Objective: To identify the predictive factors (with emphasis on diagnostic delay) associated with the diagnosis of an advanced-clinical stage head and neck cancer.
Design: Cross-sectional study of patients with head and neck cancer originally recruited for a case-control study.
Setting: Three referral oncological centers in metropolitan areas in southern Brazil: São Paulo, Curitiba, and Goiânia.
Patients: The study population comprised 679 patients recently diagnosed as having a previously untreated head and neck squamous cell carcinoma.
Main outcome measure: Diagnosis of advanced disease (clinical stage III-IV) head and neck cancer.
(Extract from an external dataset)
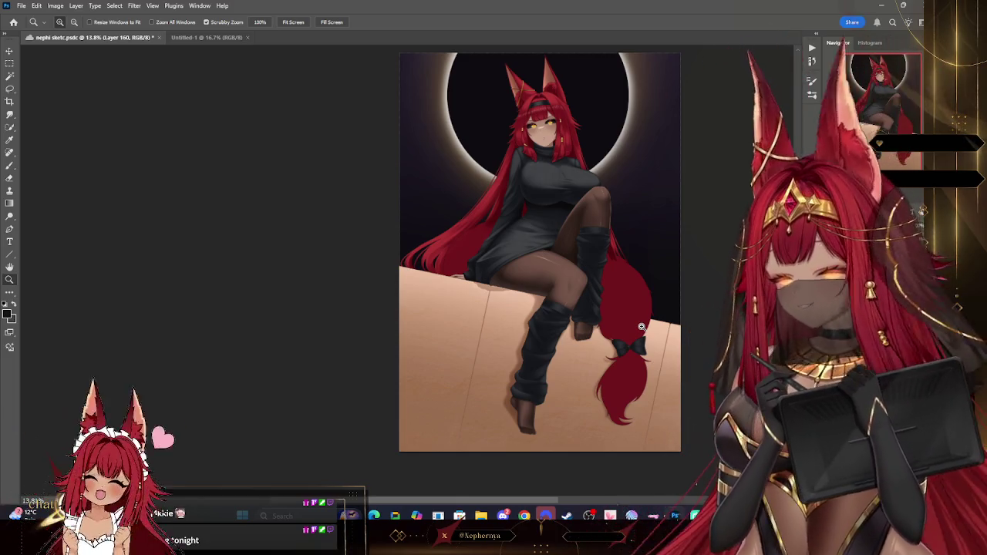
pyautogui.moveTo(641, 327)
pyautogui.mouseDown()
pyautogui.moveTo(627, 228)
pyautogui.moveTo(637, 314)
pyautogui.mouseUp()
Results: Patients with laryngeal and hypopharyngeal cancers were more likely to be diagnosed as having advanced disease than those with lip, oral, and oropharyngeal cancers (88.0% vs 74.6%) (P<.001). Patient delay was inversely associated with clinical stage at diagnosis in patients with the same cancers, while professional delay was directly associated with a higher risk of advanced clinical stage at diagnosis (P =.001 and P =.006, respectively). In the analysis of laryngeal and hypopharyngeal cancer, both patient and professional delays were associated with advanced disease, with patient delay being a stronger predictive factor than professional delay.
Conclusions: Clinical stage at diagnosis was associated with sociodemographic characteristics, patient delay, and professional delay. Our results indicate that continued educational programs for the population and health care professionals regarding the identification of early symptoms of head and neck cancers are warranted.